Unité de Morphologie Neuromusculaire, Institut de Myologie, Groupe Hospitalier Universitaire La Pitié-Salpêtrière, Paris, France; Department of Neurological, Neurosurgical, and Behavioral Sciences, University of Siena, Siena, Italy; Inserm, U974, Paris F-75013, France; Université Pierre et Marie Curie-Paris 6, UM 76, CNRS, UMR 7215, Institut de Myologie, IFR14, Paris F-75013, France; Centre de Référence de Pathologie Neuromusculaire Paris-Est, Institut de Myologie, GHU La Pitié-Salpêtrière, Assistance Publique-Hôpitaux de Paris, Paris, France.
Neuromuscul Disord. 2013 Dec;23(12):992-7. doi: 10.1016/j.nmd.2013.07.003. Epub 2013 Oct 2.
The slow α-tropomyosin gene (TPM3) has been associated with three distinct histological entities: nemaline myopathy (NM, NEM1), congenital fibre-type disproportion (CFTD), and cap disease (CD).

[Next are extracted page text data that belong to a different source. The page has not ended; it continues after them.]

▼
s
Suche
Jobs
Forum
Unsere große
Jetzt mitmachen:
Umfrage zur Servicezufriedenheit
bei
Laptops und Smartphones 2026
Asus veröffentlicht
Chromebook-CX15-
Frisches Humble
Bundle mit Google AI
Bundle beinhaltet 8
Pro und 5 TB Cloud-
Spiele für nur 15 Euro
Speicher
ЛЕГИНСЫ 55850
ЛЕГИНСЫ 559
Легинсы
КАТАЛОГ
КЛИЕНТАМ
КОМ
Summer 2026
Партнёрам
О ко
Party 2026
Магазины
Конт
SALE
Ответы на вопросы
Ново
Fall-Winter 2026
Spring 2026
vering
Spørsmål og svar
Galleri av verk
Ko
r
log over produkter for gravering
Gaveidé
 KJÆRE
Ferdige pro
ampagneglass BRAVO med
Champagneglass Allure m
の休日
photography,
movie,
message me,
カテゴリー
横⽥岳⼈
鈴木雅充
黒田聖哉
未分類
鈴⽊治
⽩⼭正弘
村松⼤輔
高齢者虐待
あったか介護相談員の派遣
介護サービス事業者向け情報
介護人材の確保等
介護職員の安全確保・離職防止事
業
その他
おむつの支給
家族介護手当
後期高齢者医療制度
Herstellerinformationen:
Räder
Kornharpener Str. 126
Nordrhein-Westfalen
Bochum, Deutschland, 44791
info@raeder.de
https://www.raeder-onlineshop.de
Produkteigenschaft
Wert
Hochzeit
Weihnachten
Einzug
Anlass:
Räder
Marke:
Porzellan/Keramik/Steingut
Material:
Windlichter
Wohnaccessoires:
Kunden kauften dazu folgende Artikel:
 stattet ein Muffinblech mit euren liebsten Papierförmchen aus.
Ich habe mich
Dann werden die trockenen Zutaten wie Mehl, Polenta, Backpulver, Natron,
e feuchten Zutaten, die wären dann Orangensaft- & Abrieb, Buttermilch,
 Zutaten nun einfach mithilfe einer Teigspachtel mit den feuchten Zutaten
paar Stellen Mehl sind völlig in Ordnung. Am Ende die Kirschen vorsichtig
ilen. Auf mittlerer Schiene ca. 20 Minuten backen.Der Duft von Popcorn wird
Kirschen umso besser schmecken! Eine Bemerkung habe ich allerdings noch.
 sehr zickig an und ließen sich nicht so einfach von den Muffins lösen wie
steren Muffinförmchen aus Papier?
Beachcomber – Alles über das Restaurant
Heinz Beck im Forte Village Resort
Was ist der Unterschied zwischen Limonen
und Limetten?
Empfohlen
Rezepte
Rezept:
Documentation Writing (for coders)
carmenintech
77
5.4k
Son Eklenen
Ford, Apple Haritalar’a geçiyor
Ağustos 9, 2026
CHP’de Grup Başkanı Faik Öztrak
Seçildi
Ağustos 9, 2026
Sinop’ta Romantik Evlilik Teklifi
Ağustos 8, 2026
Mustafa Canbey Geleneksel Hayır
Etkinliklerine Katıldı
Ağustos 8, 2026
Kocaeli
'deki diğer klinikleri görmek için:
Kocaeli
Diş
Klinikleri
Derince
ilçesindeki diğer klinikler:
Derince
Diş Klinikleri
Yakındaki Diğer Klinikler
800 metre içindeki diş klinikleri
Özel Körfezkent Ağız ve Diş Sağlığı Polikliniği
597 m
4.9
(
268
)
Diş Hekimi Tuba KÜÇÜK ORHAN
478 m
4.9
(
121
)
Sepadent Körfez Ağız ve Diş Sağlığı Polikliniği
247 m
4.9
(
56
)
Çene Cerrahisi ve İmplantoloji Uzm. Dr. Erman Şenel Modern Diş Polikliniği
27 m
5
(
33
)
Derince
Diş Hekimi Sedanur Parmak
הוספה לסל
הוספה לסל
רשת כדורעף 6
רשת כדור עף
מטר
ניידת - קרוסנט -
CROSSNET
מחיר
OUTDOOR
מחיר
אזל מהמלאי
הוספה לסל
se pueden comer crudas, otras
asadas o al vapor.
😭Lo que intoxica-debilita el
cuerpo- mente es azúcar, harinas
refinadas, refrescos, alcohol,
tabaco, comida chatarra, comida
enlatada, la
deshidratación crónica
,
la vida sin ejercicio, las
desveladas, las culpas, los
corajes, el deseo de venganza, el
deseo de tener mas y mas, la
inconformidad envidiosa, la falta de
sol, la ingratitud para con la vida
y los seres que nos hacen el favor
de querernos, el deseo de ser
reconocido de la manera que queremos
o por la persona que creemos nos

Here we describe a patient presenting an early-onset congenital myopathy associated with a combination of well separated cap structures and nemaline bodies in his muscle biopsy. Exome sequencing analysis allowed us to identify a de novo missense mutation in the TPM3 gene. Our study confirms the extreme variability of morphological findings in TPM3-related myopathies, and proves that cap and nemaline bodies are two sides of the same 'coin'.
缓慢的α-原肌球蛋白基因(TPM3)与三种不同的组织学实体有关:杆状体肌病(NM,NEM1)、先天性纤维类型比例失调(CFTD)和帽疾病(CD)。在这里,我们描述了一位患有早发性先天性肌病的患者,其肌肉活检显示有分离良好的帽结构和杆状体。外显子组测序分析使我们能够鉴定出 TPM3 基因中的一个新生错义突变。我们的研究证实了 TPM3 相关肌病中形态学发现的极端可变性,并证明了帽和杆状体是同一“硬币”的两面。